*** Opening Information shown ***

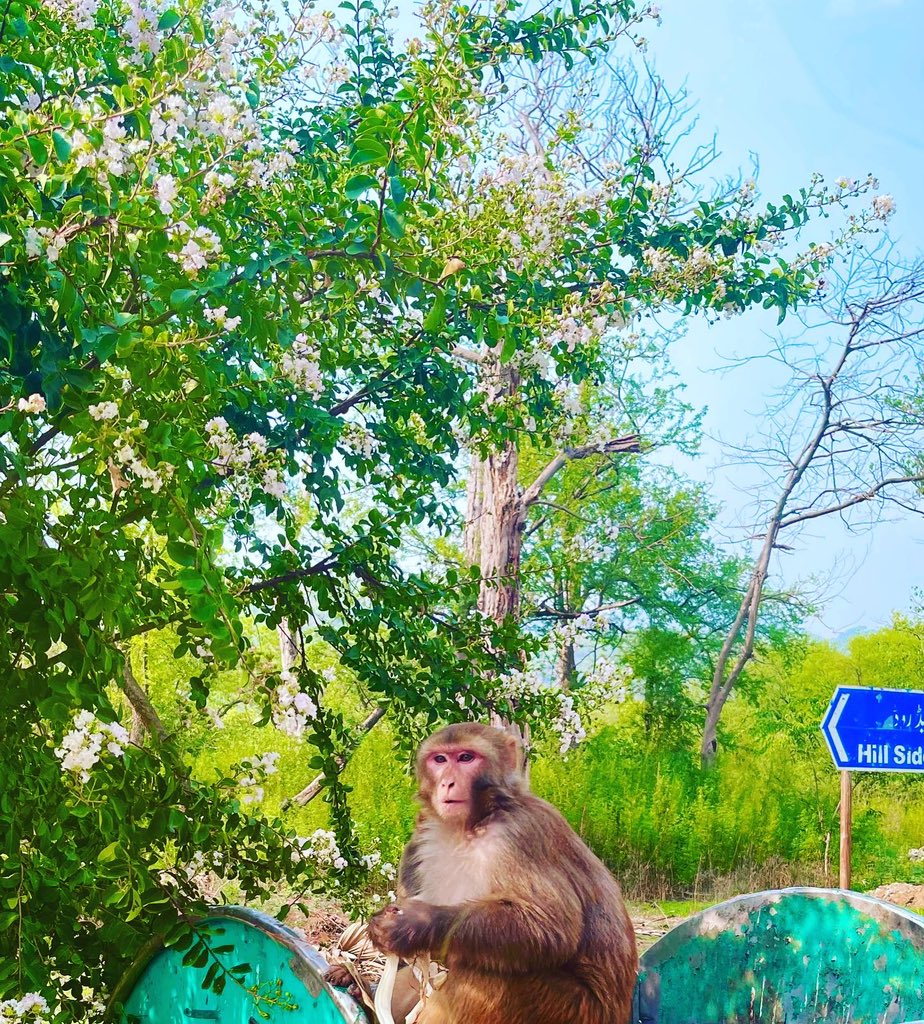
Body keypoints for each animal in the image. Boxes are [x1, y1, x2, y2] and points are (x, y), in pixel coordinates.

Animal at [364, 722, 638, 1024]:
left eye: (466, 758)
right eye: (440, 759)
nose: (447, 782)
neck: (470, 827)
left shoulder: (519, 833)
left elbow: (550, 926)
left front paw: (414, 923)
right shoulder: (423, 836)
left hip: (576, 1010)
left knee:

*** Closing Information shown ***

■ **Task brief**
Every line from the one that has "right eye: (440, 759)" down to the last line above must be written out exactly, with both ends included and nothing else.

■ **Answer for this exercise**
right eye: (440, 759)
nose: (447, 782)
neck: (470, 827)
left shoulder: (519, 833)
left elbow: (550, 926)
left front paw: (414, 923)
right shoulder: (423, 836)
left hip: (576, 1010)
left knee:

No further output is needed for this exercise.